Keep in mind, this is a poll not only of people who are members of NRA, but care enough to sign up for the ILA weekly grassroots alerts. And not just that subset, but people who care enough to actually click through and take the poll. So, on one hand, it’s not a perfectly representative sample. On the other hand, it does show that even among those who are passionate about the issue, our interests vary – and we shouldn’t throw those with other ideas under the bus if we can still bring them along in the broader fight for our rights.
Every permit applicant in Delaware is required to publish their name and address.
Online polls are a laugh. They are easily hijacked, and not scientific in any way. I have about as much faith in online polls as I do in the U.S Dollar.
I made all of those notes about who receives the poll so that you would know it’s no where near an exact representation of all NRA members. However, I’ve never seen any indication that the polls get hijacked.
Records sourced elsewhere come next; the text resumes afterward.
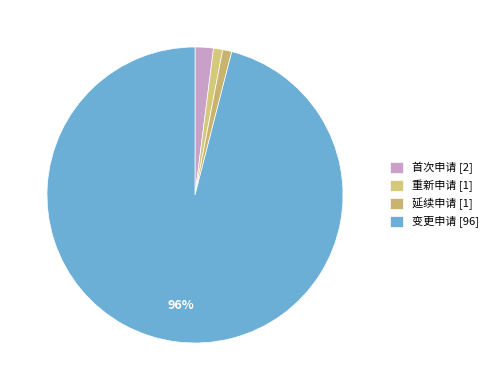

Which category has the biggest portion of the pie?

变更申请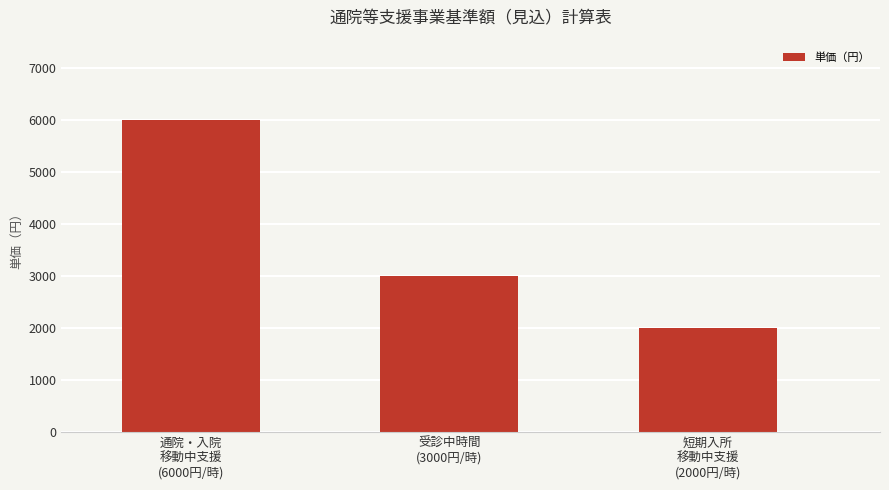

Count the values in the range 2000 to 6000.

3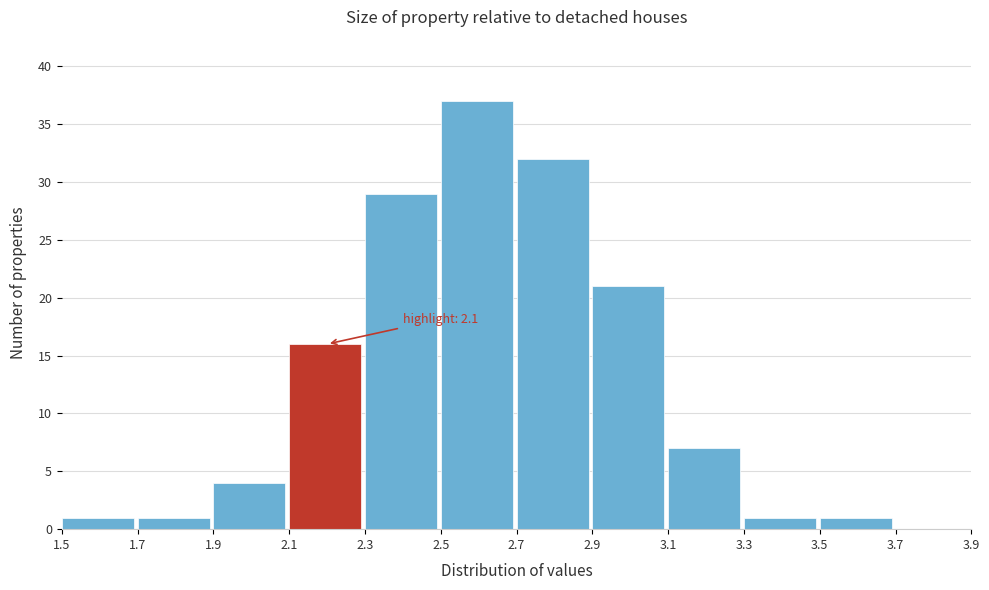

Which range on the x-axis has the tallest bar?

2.5 to 2.7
The 3% number, in my opinion, probably represents a very generous number of concealed carry owners who know their information has been published in the media.
These are still interesting to look at as a loose guide. And your dollars are still useful for buying things like food, water, and shelter. Don’t discount some usefulness of either thing.
Keep in mind that a lot of NRA members reside in crappy states like IL, CA, and NY that make it difficult or impossible to get a CCW permit. They’re gonna skew that number.
Exactly what I was thinking, Nate. I don’t know how many of them are NRA members, but New Jersey has a huge number of gun owners because our population density balances out our relatively low ownership rate. I care a hell of a lot about keeping and bearing handguns for self defense, but as the survey is worded, I’d have to answer simply “I do not have a carry permit”.
I wonder what the poll would look like if it asked “do you have a hunting license?”
How passionate are you about that?
I wonder how many of the respondents saying “not that I know of” live in Tennessee, where a paper published the names of every holder in the entire state in 2009. B@st@rds.
Markie Marxist sez: “How can my commie compadres in corporate HR departments scrub a list of job applicants against a list of CCW holders, who as private gun owners are obviously not good communists, if we don’t have the list of CCW holders? It’s just common communist sense to strip private gun owners of privacy so that we can discriminate against them. Rejecting job applications from people who carry deadly weapons is an easy sell at corporate, and they’re a minority that doesn’t even have any legal protection from discrimination the way that OUR minority constituent groups do. So, no jobs for them! Ha! Ha!”
Bitter:
I didn’t say this poll got hijacked, just that polls do get hijacked from time to time. Next, you don’t need to be an NRA member to participate in the poll in question. I answered it, and it never asked for my membership number or for me to log in. Third, the sample size of the poll in question was not disclosed. There could have been 24 respondents. Or there could have been a high number of respondents from AK, VT, and AZ were permits are a non issue.
Now my faith in the U.S dollar. It’s buying a lot less this year then it did last year or the year before. The falling dollar is also making international travel much more expensive. The only thing I have faith in is the continued decline of the dollar.
The short version: Don’t put too much stock in online polls.
Maybe it’s just evidence that while NRA has become the pre-eminent gun rights lobby in the US, a substantial portion of the membership has actual Rifles as their priority.